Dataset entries
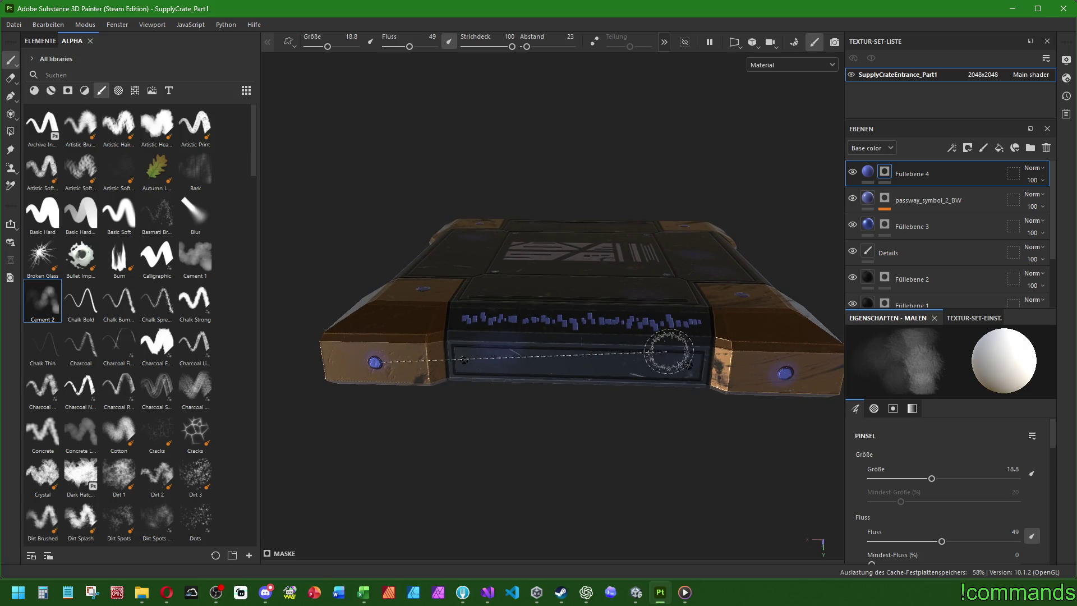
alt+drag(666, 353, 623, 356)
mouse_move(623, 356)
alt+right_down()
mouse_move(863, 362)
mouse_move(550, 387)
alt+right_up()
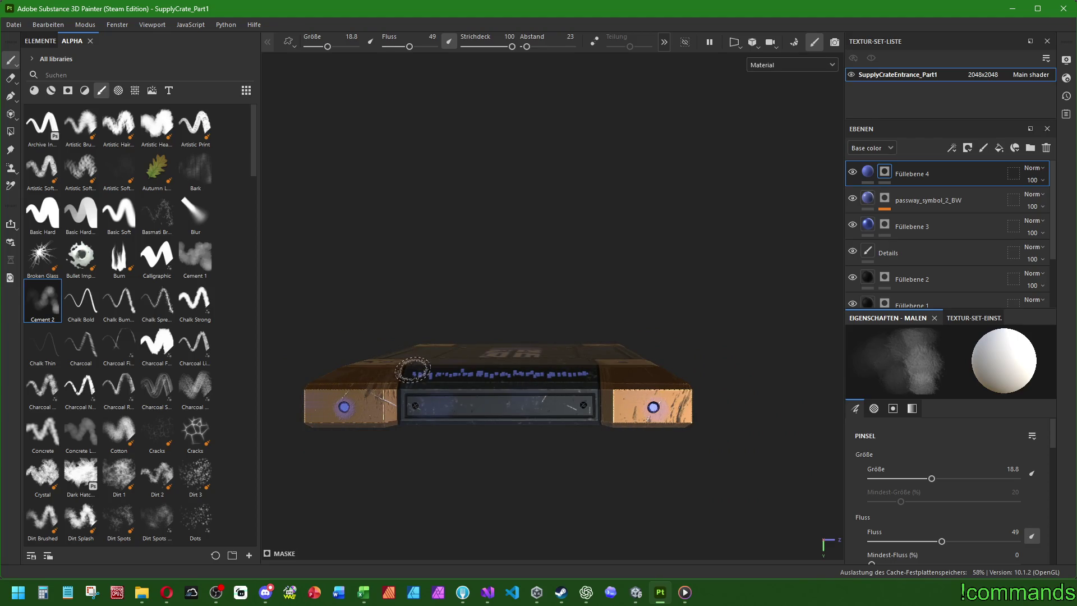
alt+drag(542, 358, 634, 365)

Directions for this task
Above are lines of data; count those that hold "drag" and answer with the number only.

Answer
2